Das honoriert auch Blumenverkäufer Kurt Müller, der seit 23 Jahren vor dem Haus seinen Stand hat: "Es wirkt größer, heller, freundlicher." Er freut sich über das Mehr an Bewegung um ihn herum. Ob das auch seine Kasse zum Klingeln bringen wird, sei allerdings noch fraglich: "Die Leute, die Pakete hier raustragen, haben keine Hand mehr frei für Blumen."
Dicht an dicht stehen die Leute auf den beiden Rolltreppen und schwappen durch die Eingangshalle. "Es ist gar nicht so schlimm, wie ich dachte", stellt jedoch eine Rentnerin aus Wixhausen fest, die mehr Andrang erwartet hat.
Sie kommt gerade aus dem Aldi, den sie in Zukunft häufiger besuchen wird, so zentral gelegen. "Man macht einen Rundgang durch die Stadt und schaut hier vorbei. Das ist ganz wunderbar, gerade für ältere Leute."
Ganz entzückt ist auch Klaus Kresbach, der das Konzept des neuen Hauses um den Faktor Gastronomie ergänzt. "Das wird hier der neue Magnet", ist der Darmstädter "Nachrichtentreff"-Wirt überzeugt.
Auch LP 6-Vermarkter Wolf-Dieter-Zorn glaubt, dass das Haus zum neuen Anziehungspunkt in der Fußgängerzone wird ? um so mehr, wenn im nächsten Sommer Tische und Stühle zum Draußensitzen einladen. Allerdings tangiert durch die Autos, die auf dem Weg vom oder zum Fina-Parkhaus dort vorbeikommen.

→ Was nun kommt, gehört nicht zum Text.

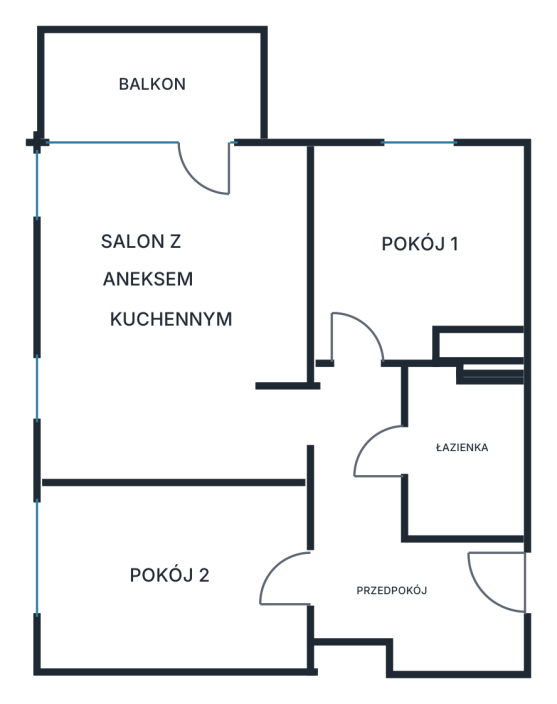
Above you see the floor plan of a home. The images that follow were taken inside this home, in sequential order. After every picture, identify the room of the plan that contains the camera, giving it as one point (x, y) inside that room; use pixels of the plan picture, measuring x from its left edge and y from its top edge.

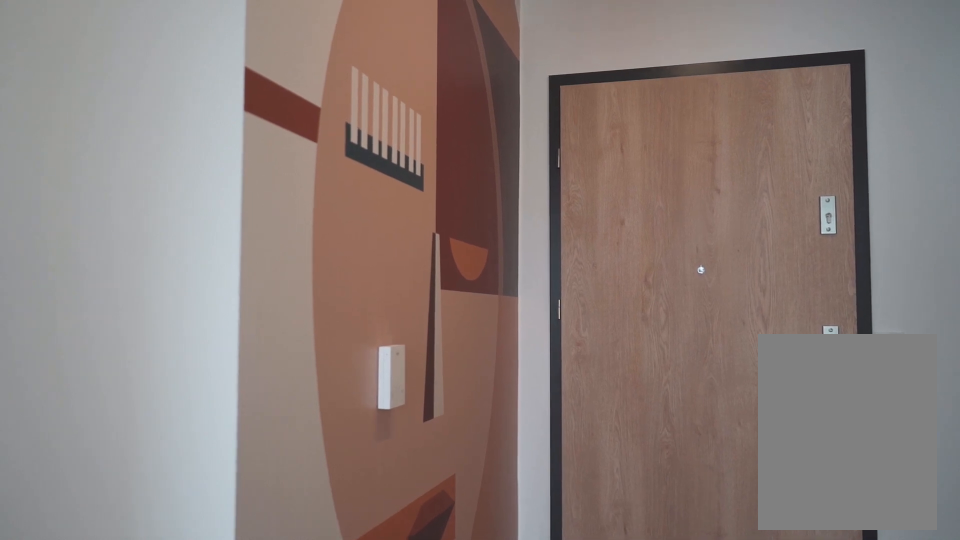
(393, 545)
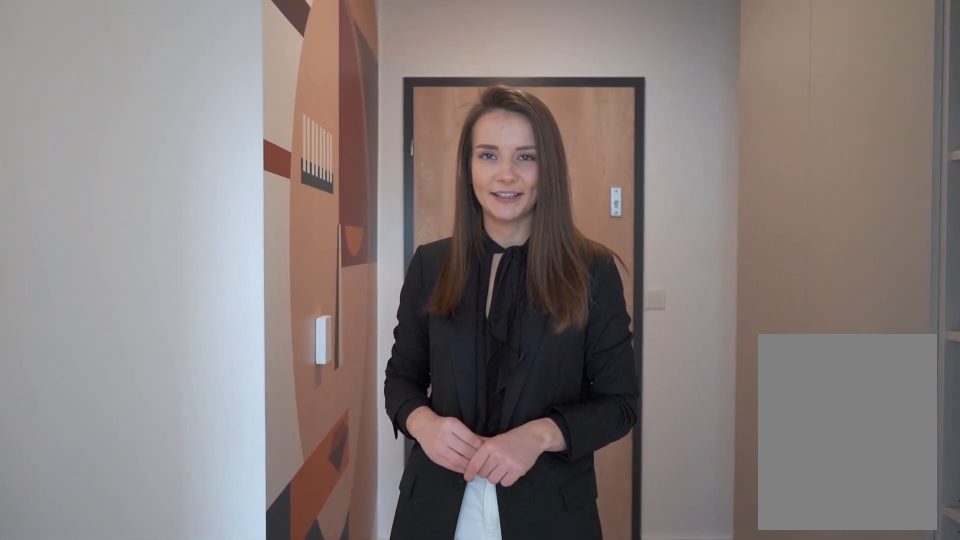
(393, 545)
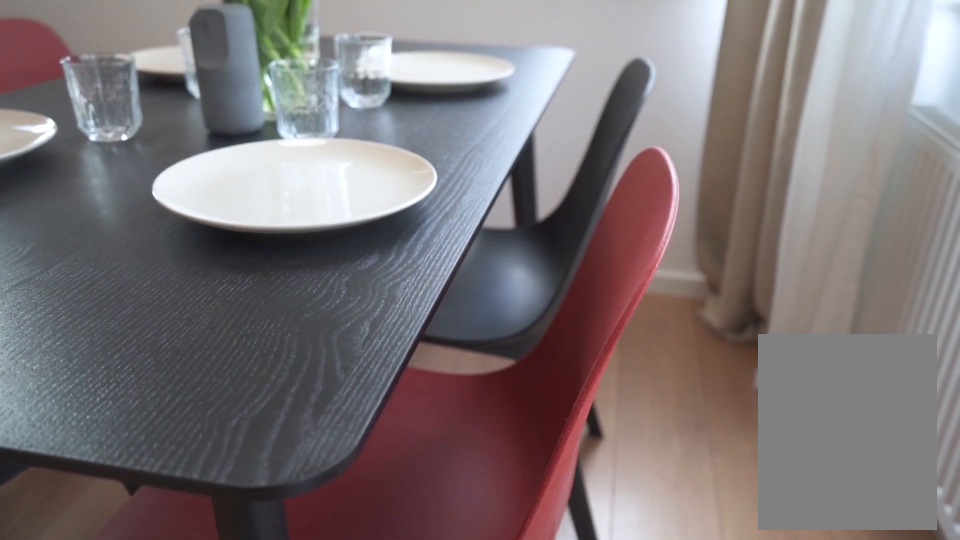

Im Parkhaus des LP 6 hört der Trubel lange nicht auf. "Ach, du liebes Bisschen", stöhnt ein Mann, der sein Billet bezahlen will und sich hinter ein Dutzend Leute einreihen muss. Einer der Kassenautomaten geht nicht. Wieder eine Probe? "Nein", sagt ein helfender Angestellter, "Stromausfall."
So geht's weiter: Noch ist ins LP 6 nicht gänzlich Leben eingekehrt. Am kommenden Montag (3.) soll das Café im Erdgeschoss seine vollverglasten Türen öffnen.
Am 14. November (Freitag) folgt der Rest des Gastronomiebetriebs im ersten Stock. Das Restaurant "Asia de Cuba" serviert dann asiatisch-lateinamerikanische Mischküche mit Blick auf die Fußgängerzone.
Nebenan soll eine Bar in den Tanzklub führen. Sein Name: "LP 6". Dort kümmert sich der Darmstädter Discjockey Peter Gräber um die Musikbeschallung (bis 4 Uhr morgens). Unter anderem geplant sind Karaoke am Montag, Salsa und Merengue am Dienstag, Afterwork-Party am Donnerstag und "Gay and Friends" am Sonntag.
Der Wellness-Bereich im obersten Stock soll im Januar, Sport-Hübner im Erdgeschoss rechts im Februar eröffnen.